Put another way, how do I rewrite this to get the id and the 25th or 50th percentile sales numbers within each district rather than the average?
SELECT id, avg(sales)
OVER (PARTITION BY district) AS district_average
FROM t
Upvotes: 8
Views: 14729
Reputation: 10335
Another way to to this without joining as in Gordon's solution is by exploiting the array_agg
function which can be used as a window function:
create function pg_temp.percentile_cont_window
(c double precision[], p double precision)
returns double precision
language sql
as
$$
with t1 as (select unnest(c) as x)
select percentile_cont(p) WITHIN GROUP (ORDER BY x) from t1;
$$
;
-- -- -- -- -- -- -- -- --
-- Usage examples:
create temporary table t1 as (
select 1 as g, 1 as x
union select 1 as g, 2 as x
union select 2 as g, 3 as x
);
-- Built-in function raises an error if used without group:
-- Error: OVER is not supported for ordered-set aggregate percentile_cont
select *, percentile_cont(.1) within group (order by x) over() from t1;
-- Built-in function with grouping
select g, percentile_cont(.1) within group (order by x) from t1 group by g;
-- | g | percentile_cont |
-- |----:|------------------:|
-- | 1 | 1.1 |
-- | 2 | 3 |
-- Custom function basic usage (note that this is without grouping)
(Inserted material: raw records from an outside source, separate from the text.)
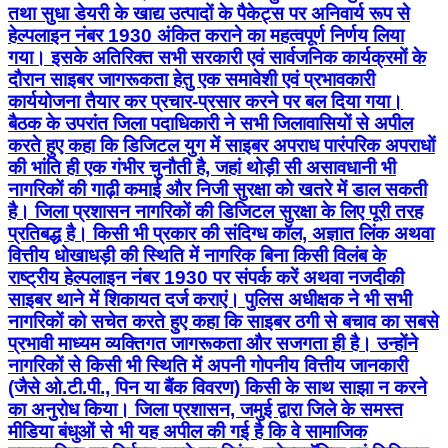
तथा सुधा डेयरी के खाद्य उत्पादों के पैकेट्स पर अनिवार्य रूप से
हेल्पलाइन नंबर 1930 अंकित कराने का महत्वपूर्ण निर्णय लिया
गया। इसके अतिरिक्त सभी सरकारी एवं सार्वजनिक कार्यक्रमों के
दौरान साइबर जागरूकता हेतु एक समावेशी एवं प्रभावकारी
कार्ययोजना तैयार कर प्रचार-प्रसार करने पर बल दिया गया।
बैठक के उपरांत जिला पदाधिकारी ने सभी जिलावासियों से अपील
करते हुए कहा कि डिजिटल युग में साइबर अपराध पारंपरिक अपराधों
की भांति ही एक गंभीर चुनौती है, जहां थोड़ी सी असावधानी भी
नागरिकों की गाढ़ी कमाई और निजी सुरक्षा को खतरे में डाल सकती
है। जिला प्रशासन नागरिकों की डिजिटल सुरक्षा के लिए पूरी तरह
प्रतिबद्ध है। किसी भी प्रकार की संदिग्ध कॉल, अज्ञात लिंक अथवा
वित्तीय धोखाधड़ी की स्थिति में नागरिक बिना किसी विलंब के
राष्ट्रीय हेल्पलाइन नंबर 1930 पर संपर्क करें अथवा नजदीकी
साइबर थाने में शिकायत दर्ज कराएं। पुलिस अधीक्षक ने भी सभी
नागरिकों को सचेत करते हुए कहा कि साइबर ठगी से बचाव का सबसे
प्रभावी माध्यम व्यक्तिगत जागरूकता और सजगता ही है। उन्होंने
नागरिकों से किसी भी स्थिति में अपनी गोपनीय वित्तीय जानकारी
(जैसे ओ.टी.पी., पिन या बैंक विवरण) किसी के साथ साझा न करने
का अनुरोध किया। जिला प्रशासन, जमुई द्वारा जिले के समस्त
मीडिया बंधुओं से भी यह अपील की गई है कि वे सामाजिक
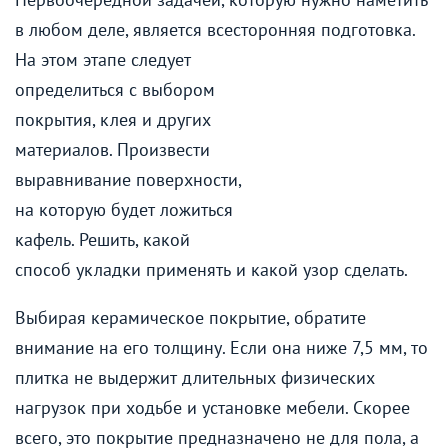
в любом деле, является всесторонняя подготовка.
На
этом этапе следует
определиться с выбором
покрытия, клея и других
материалов. Произвести
выравнивание поверхности,
на которую будет ложиться
кафель. Решить, какой
способ укладки применять и какой узор сделать.
Выбирая керамическое покрытие, обратите
внимание на его толщину. Если она ниже 7,5 мм, то
плитка не выдержит длительных физических
нагрузок при ходьбе и установке мебели. Скорее
всего, это покрытие предназначено не для пола, а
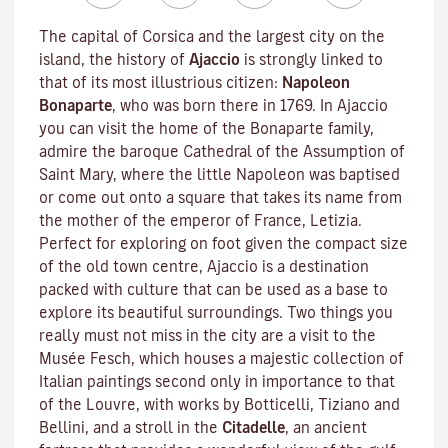
The capital of Corsica and the largest city on the
island, the history of
Ajaccio
is strongly linked to
that of its most illustrious citizen:
Napoleon
Bonaparte
, who was born there in 1769. In Ajaccio
you can visit the home of the Bonaparte family,
admire the baroque Cathedral of the Assumption of
Saint Mary, where the little Napoleon was baptised
or come out onto a square that takes its name from
the mother of the emperor of France, Letizia.
Perfect for exploring on foot given the compact size
of the old town centre, Ajaccio is a destination
packed with culture that can be used as a base to
explore its beautiful surroundings. Two things you
really must not miss in the city are a visit to the
Musée Fesch
, which houses a majestic collection of
Italian paintings second only in importance to that
of the Louvre, with works by Botticelli, Tiziano and
Bellini, and a stroll in the
Citadelle
, an ancient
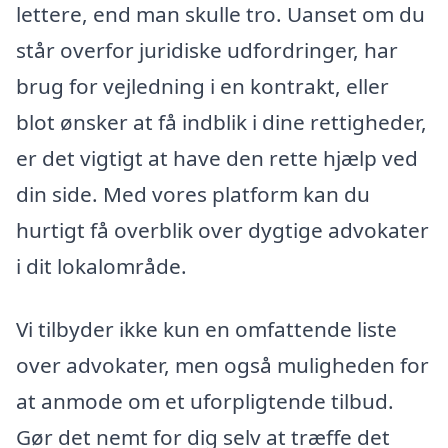
lettere, end man skulle tro. Uanset om du
står overfor juridiske udfordringer, har
brug for vejledning i en kontrakt, eller
blot ønsker at få indblik i dine rettigheder,
er det vigtigt at have den rette hjælp ved
din side. Med vores platform kan du
hurtigt få overblik over dygtige advokater
i dit lokalområde.
Vi tilbyder ikke kun en omfattende liste
over advokater, men også muligheden for
at anmode om et uforpligtende tilbud.
Gør det nemt for dig selv at træffe det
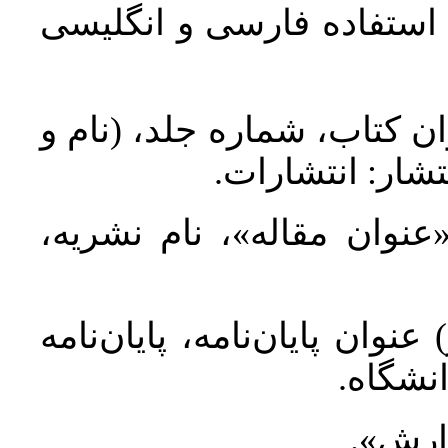
د استفاده فارسی و انگلیسی
ان کتاب، شماره جلد، (نام و
تشار: انتشارات
 «عنوان مقاله»، نام نشریه
عنوان پایان‌نامه، پایان‌نامه
انشگاه
گزارش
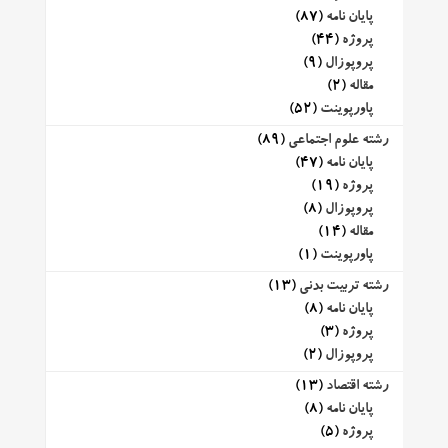
پایان نامه
(87)
پروژه
(44)
پروپوزال
(9)
مقاله
(2)
پاورپوینت
(52)
رشته علوم اجتماعی
(89)
پایان نامه
(47)
پروژه
(19)
پروپوزال
(8)
مقاله
(14)
پاورپوینت
(1)
رشته تربیت بدنی
(13)
پایان نامه
(8)
پروژه
(3)
پروپوزال
(2)
رشته اقتصاد
(13)
پایان نامه
(8)
پروژه
(5)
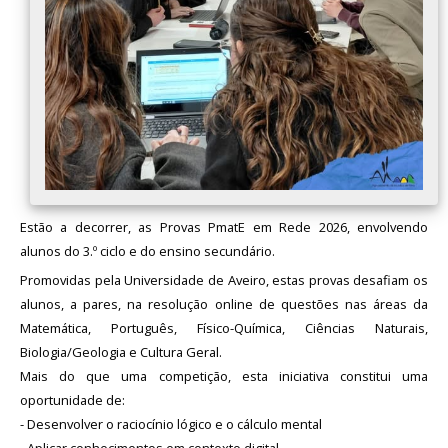
Estão a decorrer, as Provas PmatE em Rede 2026, envolvendo
alunos do 3.º ciclo e do ensino secundário.
Promovidas pela Universidade de Aveiro, estas provas desafiam os
alunos, a pares, na resolução online de questões nas áreas da
Matemática, Português, Físico-Química, Ciências Naturais,
Biologia/Geologia e Cultura Geral.
Mais do que uma competição, esta iniciativa constitui uma
oportunidade de:
- Desenvolver o raciocínio lógico e o cálculo mental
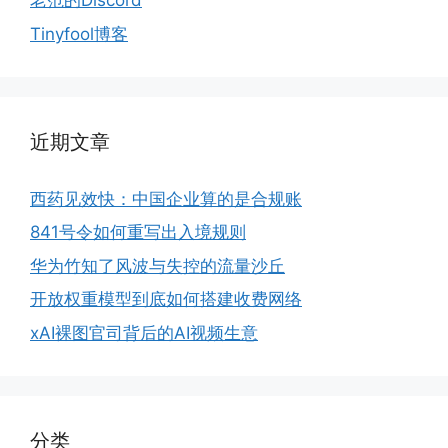
老范的Discord
Tinyfool博客
近期文章
西药见效快：中国企业算的是合规账
841号令如何重写出入境规则
华为竹知了风波与失控的流量沙丘
开放权重模型到底如何搭建收费网络
xAI裸图官司背后的AI视频生意
分类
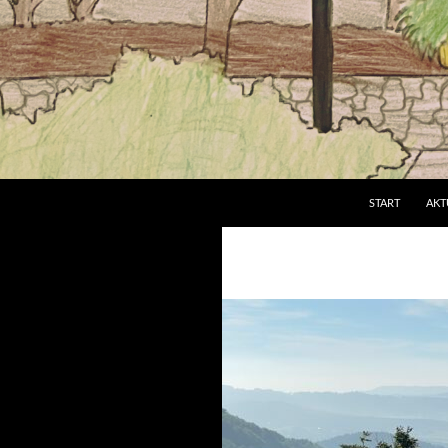
Suchen
Grundschule an der Brucker Lache
START
AKT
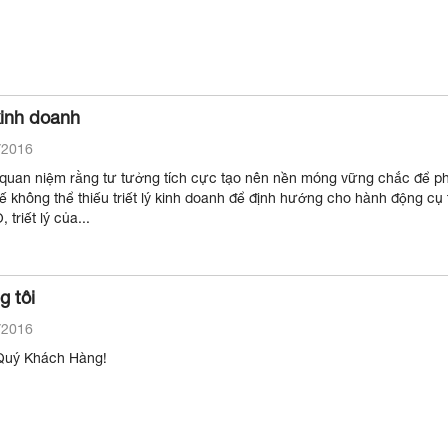
 kinh doanh
/2016
 quan niệm rằng tư tưởng tích cực tạo nên nền móng vững chắc để phá
hế không thể thiếu triết lý kinh doanh để định hướng cho hành động cụ 
 triết lý của...
g tôi
/2016
Kính gởi: Quý Khách Hàng!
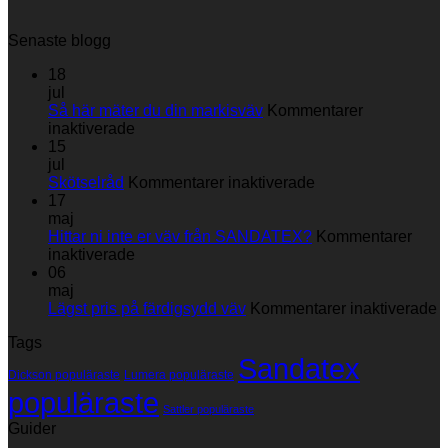
Senaste blogg
18
jul
Så här mäter du din markisväv
Kommentarer
för
inaktiverade
Så
15
här
jul
mäter
för
Skötselråd
Kommentarer inaktiverade
du
Skötselråd
17
din
maj
markisväv
Hittar ni inte er väv från SANDATEX?
Kommentarer
för
inaktiverade
Hittar
06
ni
maj
inte
fö
Lägst pris på färdigsydd väv
Kommentarer inaktiverade
er
L
Tags
väv
p
Sandatex
från
p
Dickson populäraste
Lumera populäraste
SANDATEX?
f
populäraste
v
Sattler populäraste
Guider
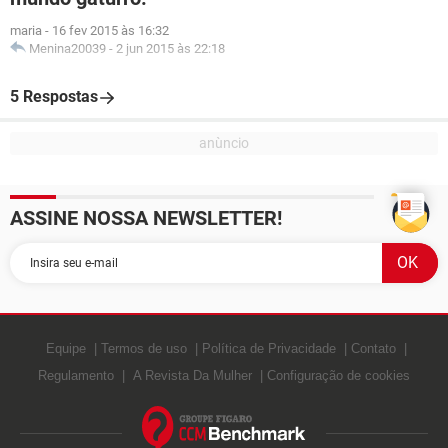
maria
-
16 fev 2015 às 16:32
Menina20039
-
2 jun 2015 às 22:18
5 Respostas
ASSINE NOSSA NEWSLETTER!
Equipe
Termos de uso
Política de Privacidade
Contato
Regulamento
A Revista Da Mulher
Configuração de cookies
select t1.*, pg_temp.percentile_cont_window(array_agg(x) over(), .1) from t1;
-- | g | x | percentile_cont_window |
-- |----:|----:|-------------------------:|
-- | 1 | 2 | 1.2 |
-- | 1 | 1 | 1.2 |
-- | 2 | 3 | 1.2 |
-- Custom function usage with grouping is the same as using the built-in percentile_cont function
select t1.g, pg_temp.percentile_cont_window(array_agg(x), .1) from t1 group by g;
-- | g | percentile_cont_window |
-- |----:|-------------------------:|
-- | 2 | 3 |
-- | 1 | 1.1 |
Upvotes: 1
Reputation: 1269513
You can write this as an aggregation function using percentile_cont()
or percentile_disc()
:
select district, percentile_cont(0.25) within group (order by sales)
from t
group by district;
Unfortunately, Postgres doesn't currently support these as a window functions:
select id, percentile_cont(0.25) within group (order by sales) over (partition by district)
from t;
So, you can use a join
:
select t.*, p_25, p_75
from t join
(select district,
percentile_cont(0.25) within group (order by sales) as p_25,
percentile_cont(0.75) within group (order by sales) as p_75
from t
group by district
) td
on t.district = td.district
Upvotes: 16